DATA EXCERPTS
--- --- ---
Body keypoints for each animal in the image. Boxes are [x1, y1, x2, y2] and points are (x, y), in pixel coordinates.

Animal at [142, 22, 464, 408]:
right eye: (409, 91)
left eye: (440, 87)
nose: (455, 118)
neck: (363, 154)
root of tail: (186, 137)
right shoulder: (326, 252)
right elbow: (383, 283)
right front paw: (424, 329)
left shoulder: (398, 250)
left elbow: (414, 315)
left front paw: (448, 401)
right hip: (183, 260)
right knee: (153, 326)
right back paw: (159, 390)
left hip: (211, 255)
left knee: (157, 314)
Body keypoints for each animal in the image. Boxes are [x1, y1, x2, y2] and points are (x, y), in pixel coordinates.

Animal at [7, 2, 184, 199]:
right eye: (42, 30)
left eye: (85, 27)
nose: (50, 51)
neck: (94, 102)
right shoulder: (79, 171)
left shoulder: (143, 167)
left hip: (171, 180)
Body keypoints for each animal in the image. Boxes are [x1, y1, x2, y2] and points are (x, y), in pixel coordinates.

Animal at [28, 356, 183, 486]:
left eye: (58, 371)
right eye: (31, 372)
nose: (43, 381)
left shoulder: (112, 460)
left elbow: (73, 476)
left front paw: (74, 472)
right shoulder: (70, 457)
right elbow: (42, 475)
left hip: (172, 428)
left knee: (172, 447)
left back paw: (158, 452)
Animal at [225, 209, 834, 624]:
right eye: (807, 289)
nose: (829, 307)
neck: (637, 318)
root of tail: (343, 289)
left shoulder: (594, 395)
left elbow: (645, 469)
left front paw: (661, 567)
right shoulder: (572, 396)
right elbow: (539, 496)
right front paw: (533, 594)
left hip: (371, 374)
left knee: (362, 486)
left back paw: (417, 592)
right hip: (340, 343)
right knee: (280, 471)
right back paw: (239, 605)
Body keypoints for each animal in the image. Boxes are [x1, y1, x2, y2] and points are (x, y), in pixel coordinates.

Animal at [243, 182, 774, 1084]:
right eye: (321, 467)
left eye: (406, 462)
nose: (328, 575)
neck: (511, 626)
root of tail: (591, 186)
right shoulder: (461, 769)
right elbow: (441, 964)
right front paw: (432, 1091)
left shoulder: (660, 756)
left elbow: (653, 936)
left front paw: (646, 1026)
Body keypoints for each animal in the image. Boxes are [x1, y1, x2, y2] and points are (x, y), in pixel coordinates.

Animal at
--- --- ---
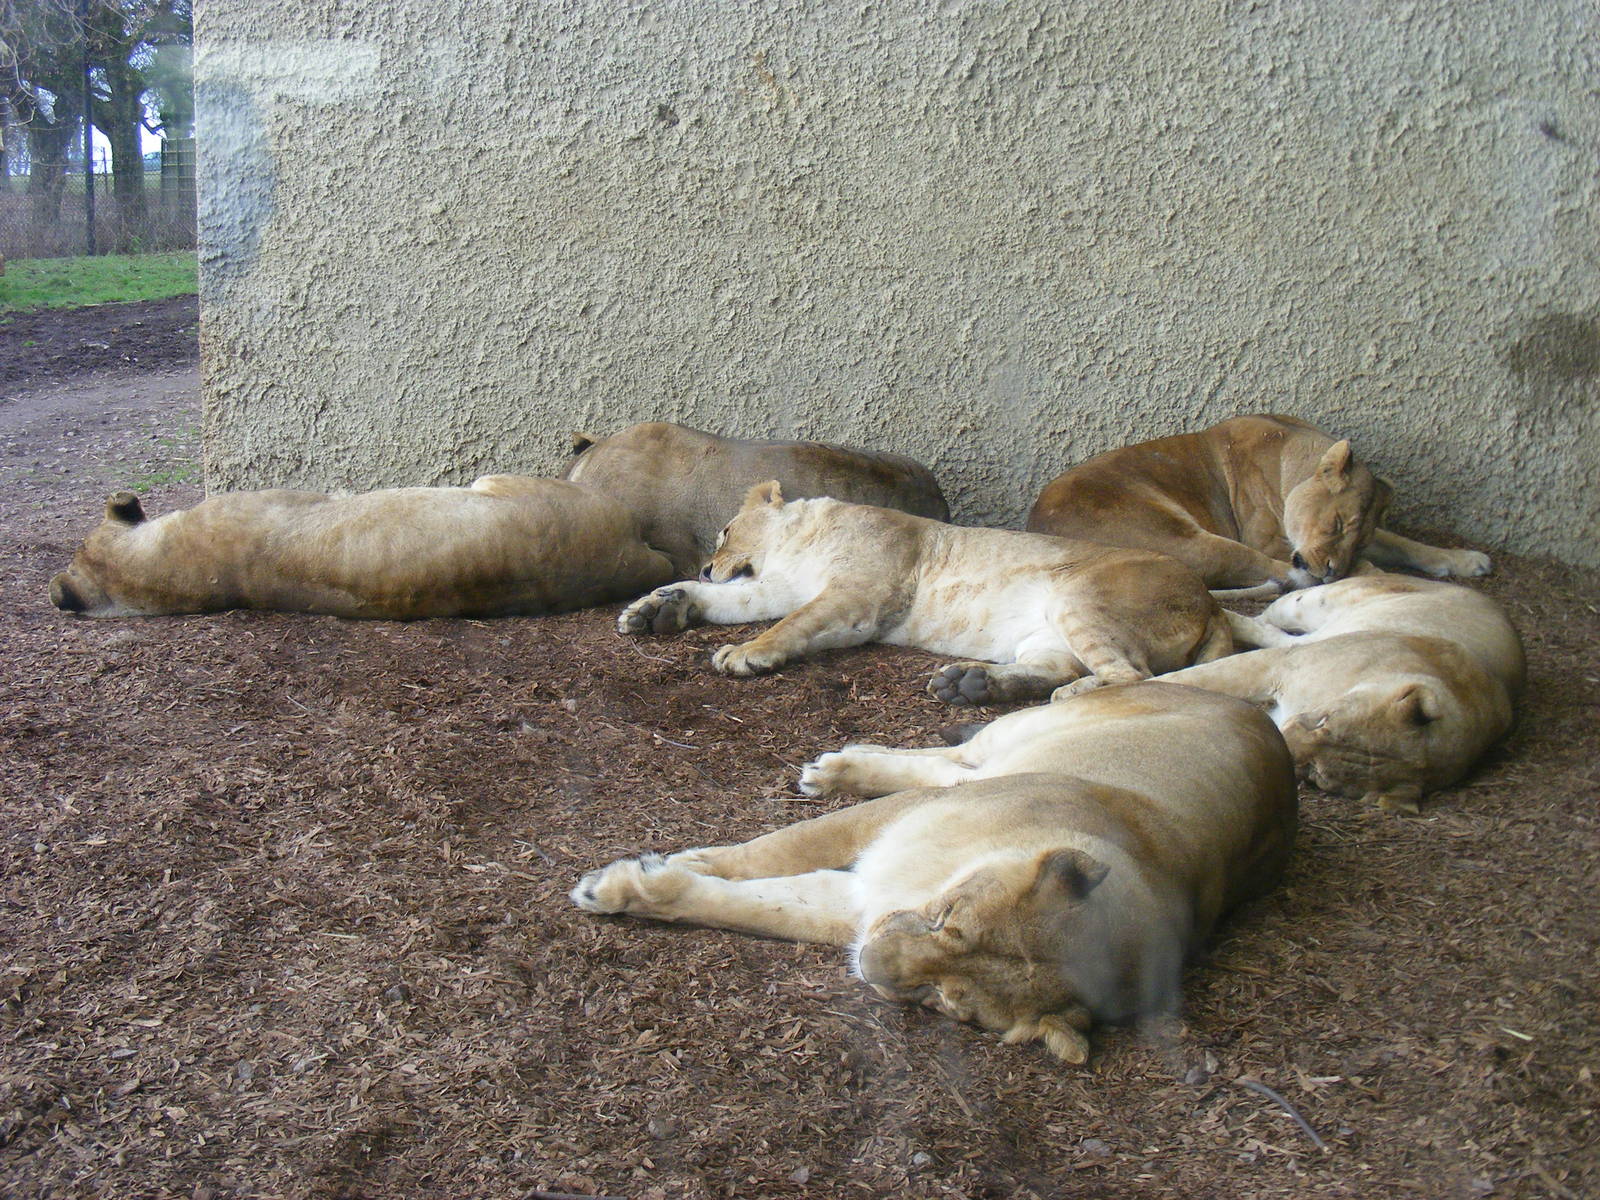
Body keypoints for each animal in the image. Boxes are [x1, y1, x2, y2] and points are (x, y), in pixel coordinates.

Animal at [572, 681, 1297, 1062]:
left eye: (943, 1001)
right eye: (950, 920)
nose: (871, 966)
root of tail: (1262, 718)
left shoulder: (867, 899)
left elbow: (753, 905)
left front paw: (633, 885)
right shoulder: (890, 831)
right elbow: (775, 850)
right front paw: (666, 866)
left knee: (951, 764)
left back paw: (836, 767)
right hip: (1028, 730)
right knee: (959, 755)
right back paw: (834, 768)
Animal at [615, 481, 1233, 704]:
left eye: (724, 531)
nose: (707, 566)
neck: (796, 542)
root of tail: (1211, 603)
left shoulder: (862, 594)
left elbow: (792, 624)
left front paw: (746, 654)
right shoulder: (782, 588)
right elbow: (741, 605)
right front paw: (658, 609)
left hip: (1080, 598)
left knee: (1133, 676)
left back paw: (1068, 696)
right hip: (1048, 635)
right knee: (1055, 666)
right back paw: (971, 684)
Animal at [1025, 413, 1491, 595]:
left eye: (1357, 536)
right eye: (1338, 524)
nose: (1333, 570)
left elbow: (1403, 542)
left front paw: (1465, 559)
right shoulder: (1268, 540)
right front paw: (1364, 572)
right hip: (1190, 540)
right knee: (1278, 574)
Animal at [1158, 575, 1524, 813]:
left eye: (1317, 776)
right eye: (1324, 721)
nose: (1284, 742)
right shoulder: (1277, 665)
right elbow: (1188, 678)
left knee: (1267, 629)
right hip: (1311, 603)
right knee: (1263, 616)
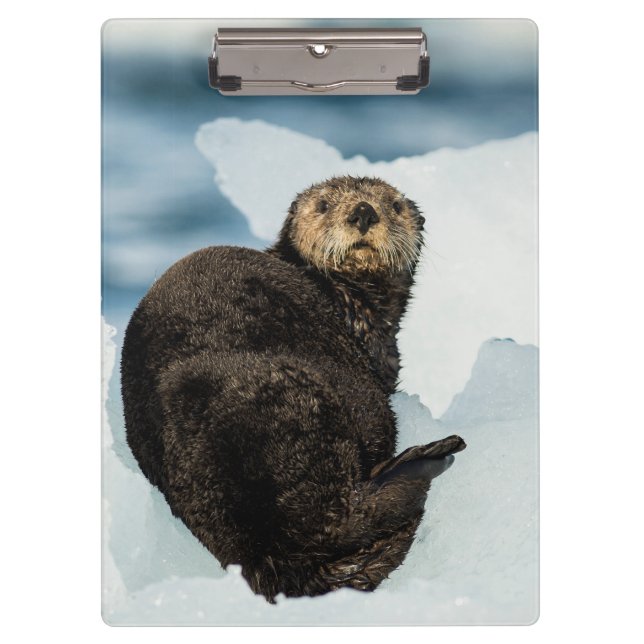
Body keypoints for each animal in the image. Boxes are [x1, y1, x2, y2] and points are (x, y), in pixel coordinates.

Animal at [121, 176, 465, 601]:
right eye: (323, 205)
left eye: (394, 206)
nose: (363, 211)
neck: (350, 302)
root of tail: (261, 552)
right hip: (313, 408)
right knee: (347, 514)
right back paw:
--- --- ---
WHAT TO DO
Looking at the data above, write out exactly the lines that start at the one containing "right hip: (1048, 635)" and end at the one containing "left eye: (1317, 776)"; include both and nothing beyond.

TASK OUTPUT
right hip: (1048, 635)
right knee: (1055, 666)
right back paw: (971, 684)
Animal at [1025, 413, 1491, 595]:
left eye: (1357, 536)
right eye: (1338, 524)
nose: (1333, 570)
left elbow: (1403, 542)
left front paw: (1465, 559)
right shoulder: (1268, 540)
right front paw: (1364, 572)
right hip: (1190, 540)
right knee: (1278, 574)
Animal at [1158, 575, 1524, 813]:
left eye: (1317, 776)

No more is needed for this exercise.